If she had gone away for the weekend instead of lolling at home and, obsessive journalist that she was, following the news on TV of the Iraqi march north toward Kurdistan, if she had not gone upstairs to her computer to check what more she could find online in the scroll of press newsfeeds, she would not have come across this mention of him.

She turned back to the room, which seemed full of his presence. She saw him as she had first seen him, on stage in Copenhagen, alive with pride and adrenaline, a tall, light-brown man in a white T-shirt, head tucked beneath a red baseball cap, the child performers of the circus crowded about him.

Months later, she had met him. One night in July, a little more than a month ago, in the passenger seat of her car, he had canted forward in distress, urging her onward. She had driven him those long hours through the night, helping him get to Montreal and from there back to Addis Ababa and the circus children.
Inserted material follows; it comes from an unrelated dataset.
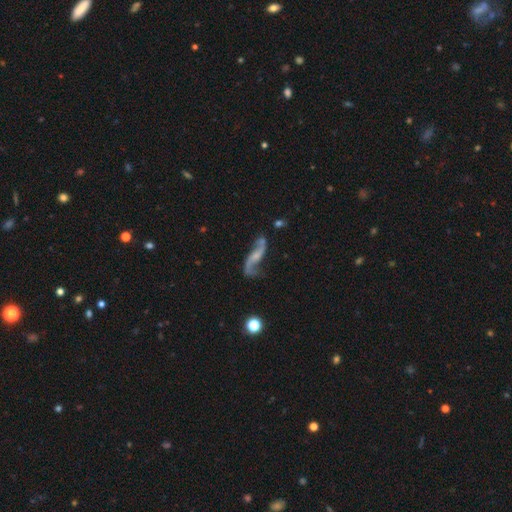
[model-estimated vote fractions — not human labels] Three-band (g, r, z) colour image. It shows a featured or disk galaxy (85%) with no bar (51%), 2 (92%) loose (88%) spiral arms (94%) and a small central bulge (49%). Merging: none (62%).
At her desk, quickened fingers seeking more, she located a day-old article from the
Sydney Morning Herald
.

Nine performers in the Ethiopian children’s circus, Cirkus Mirak, have defected and are applying for asylum in Australia, the migration agent representing the performers has announced. The performers fled the circus last Thursday night and claim that circus founder and director Canadian Raymond Renaud consistently abused them. The circus was on a ten-day tour of Australia, and appeared most recently at the Sydney Alternative Arts Festival, its acrobatic performances hailed by critics and crowds alike.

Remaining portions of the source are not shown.